The Thomson Reuters/University of Michigan preliminary index of consumer sentiment rose to 75.1, the highest level since June, from 74.2 in January, in line with the median forecast of economists in a Bloomberg News survey.
The dollar strengthened beyond $1.35 per euro for the first time since Jan. 21, gaining 0.8 percent to touch $1.3497.
“The reason we're seeing a decent-sized move like this is because the outlook in the U.S. is better,” said Jens Nordvig, a managing director of currency research in New York at Nomura Holdings Inc. “We're really pricing in a Fed exit from zero interest rates in the next year.”
The Federal Reserve has kept its benchmark interest rate at zero to 0.25 percent since December 2008 to support economic growth.

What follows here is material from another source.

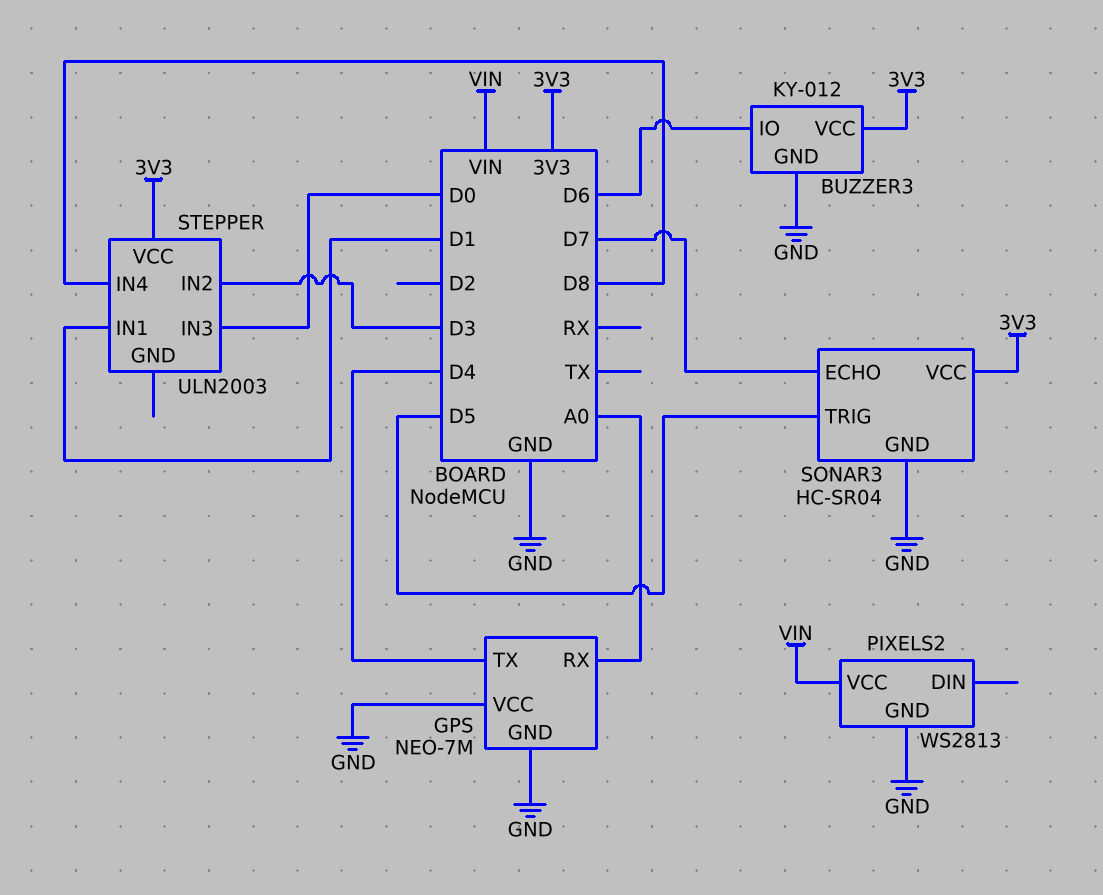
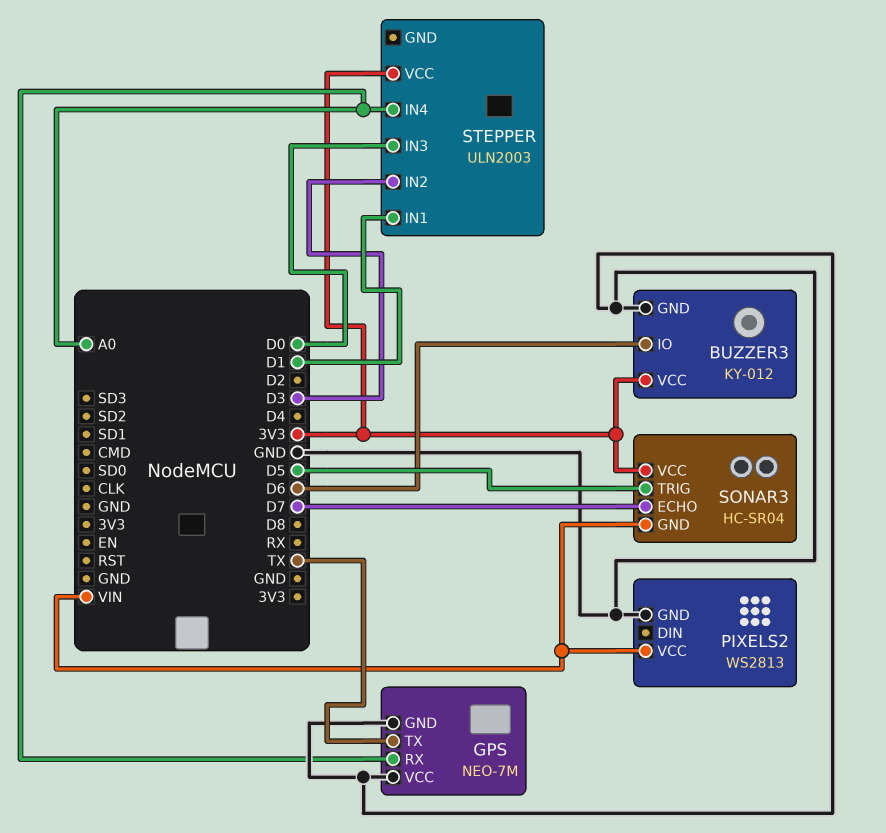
GPS pin TX: D4 -> TX
SONAR3 pin GND: GND -> VIN
STEPPER pin IN4: D8 -> A0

Analysts forecast the central bank will raise rates to 0.5 percent by year-end, according to a Bloomberg News survey.
The U.S. unemployment rate dropped to 9 percent and U.S. manufacturing and service industries grew last month, data from the Labor Department and the Institute for Supply Management showed last week.

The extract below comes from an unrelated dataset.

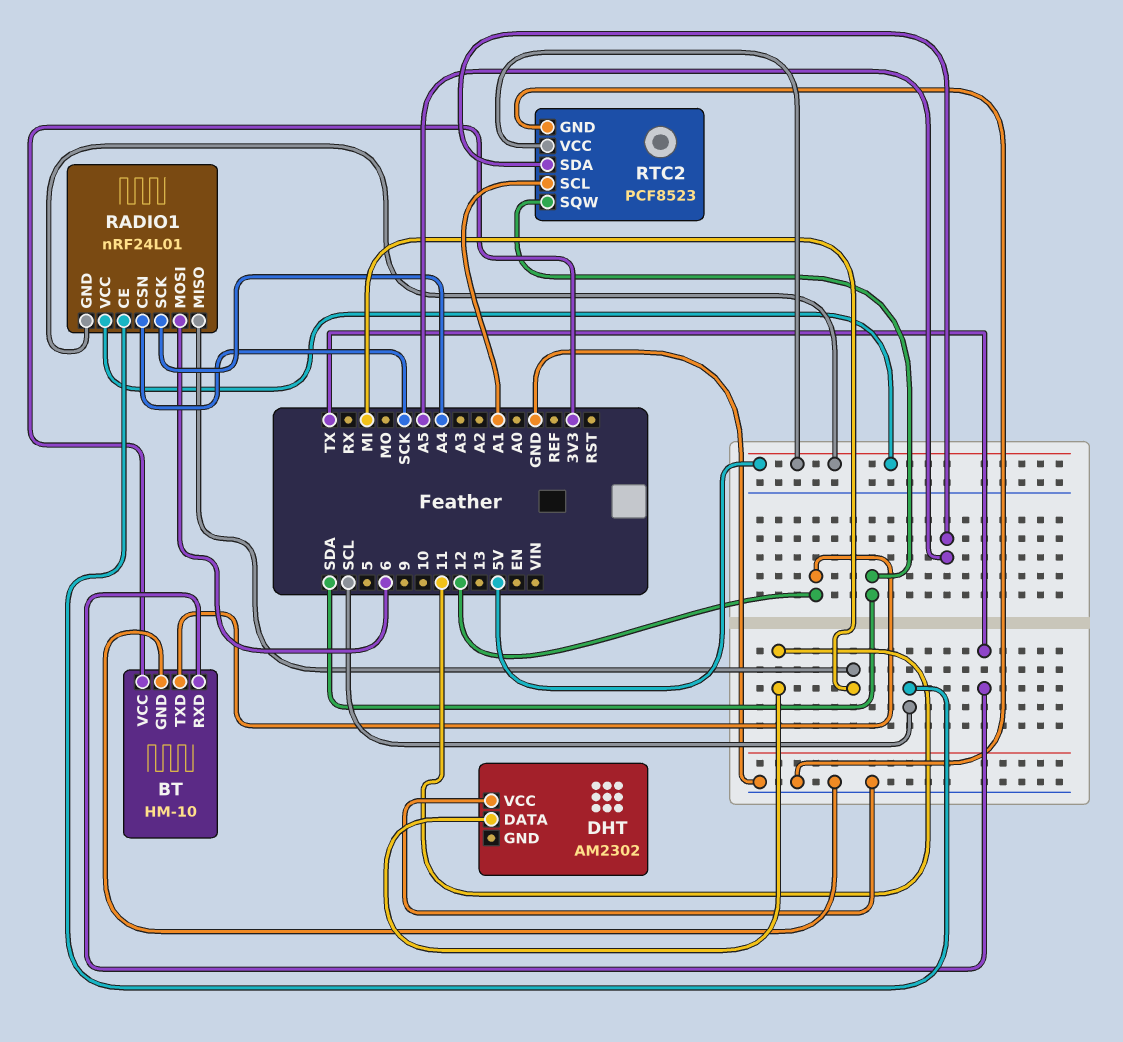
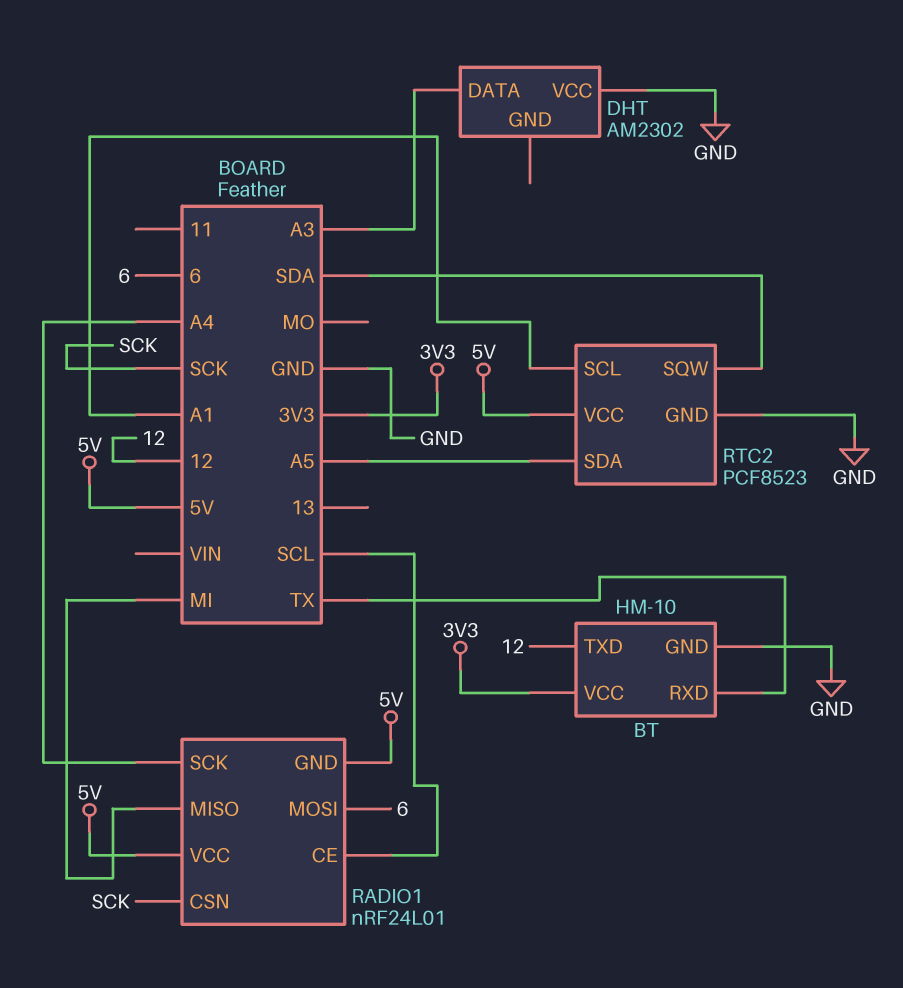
DHT pin DATA: 11 -> A3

Australia's currency slid below parity with the dollar after Reserve Bank Governor Glenn Stevens said policy makers judged it “sensible” to keep interest rates on hold.
Stevens said in parliamentary committee testimony that there was no urgency to boost borrowing costs in the first half of the year, leading traders to cut bets on the amount rates would be increased over the next 12 months. A Credit Suisse Group AG index based on swaps showed they expect 35 basis points in rate increases, down from 41 basis points yesterday.
Australia's currency fell 0.5 percent to 99.98 U.S. cents, from $1.0044. It dropped as much as 0.8 percent to 99.61 U.S. cents, the lowest level since Jan. 31.
Vietnam devalued the dong by about 7 percent, the most since at least 1993, risking faster inflation to curb the nation's trade deficit and narrow the gap between official and black-market exchange rates.
The currency slumped 6.3 percent to 20,800 per dollar, from 19,490 yesterday. The State Bank of Vietnam fixed the reference rate for the currency at 20,693 versus 18,932 yesterday, or 8.5 percent weaker. The trading band for the currency was narrowed to 1 percent on either side of the rate from 3 percent previously.